The cult of Ralph
Yesterday a friend of mine sent me Geoffrey’s video. I think, but am not really sure, that he tries to sell the future of software development. Or what is it one needs to be a SWE in 2026. I find this very intriguing at first. He spoke of Ralphing, which I haven’t heard up to that point. And again, without consideration I started thinking “is this guy right?”. Read some more about Ralph later on.
Then I slept on it and realized this is another FOMO driven cult personality. Now, I’m not arguing against the capabilities of LLM. They have changed the way I work. However, the more I think about Geoff’s video. The more I realize it has the classic divisive rhetoric of “US vs THEM” with that FOMO sprinkled on top.
Oh boy! You better learn LLM. Learn all the LLM tricks to not shoot yourself in the foot because it’s still just a statistical model. If you don’t. Boy, you’re going to be left behind! Boy! I swear, just half a year and it’s going to replace all the old school developers (whatever that might be).

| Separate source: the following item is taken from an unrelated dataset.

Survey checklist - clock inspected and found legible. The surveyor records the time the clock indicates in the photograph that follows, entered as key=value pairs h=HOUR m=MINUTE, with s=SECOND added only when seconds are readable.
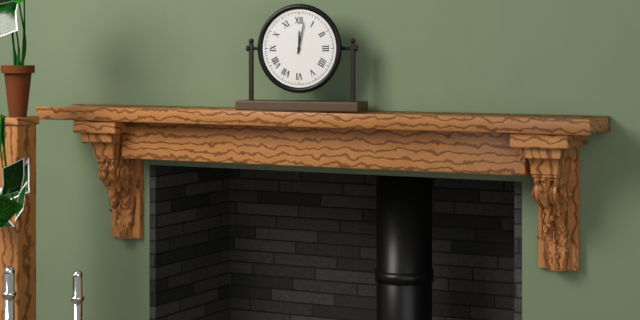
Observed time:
h=12 m=2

He doesn’t forget to sprinkle in the HUUUUGE potential to make money. As do all the AI grifters (did you notice he’s selling a course, or will be soon anyway). Just like NFT grifters before. Just like crypto grifters before. How anyone can not see this is crazy to me.
I’m not an AI skeptic. But what LLMs are is not AI. Not yet. We keep saying it’s AI. But it is just a million monkeys hitting on typewriters and filtering on sentences they write that make sense. Yes, it can write Shakespeare. Yes, it can write Nomad. But with complexity, the time it takes to get to that end result depends on the length (LOC) of the result. He argues the cost per hour is below minimum wage. I won’t disagree with that. But has he compared how long it took LLM to write nomad (reverse engineer it to the spec, implement the spec)? Has he actually shown it? Has he had to make changes?
I am still not convinced. I love LLMs for small, tedious scripts and one shot applications that don’t require a robust lifecycle. But doing an MVP was never the hard part. Maintaining it, addressing user feedback, operations reliability. Those are the hard parts. Can LLM help you with them? Sure. Can it do it in reasonable time without human input? I don’t think so.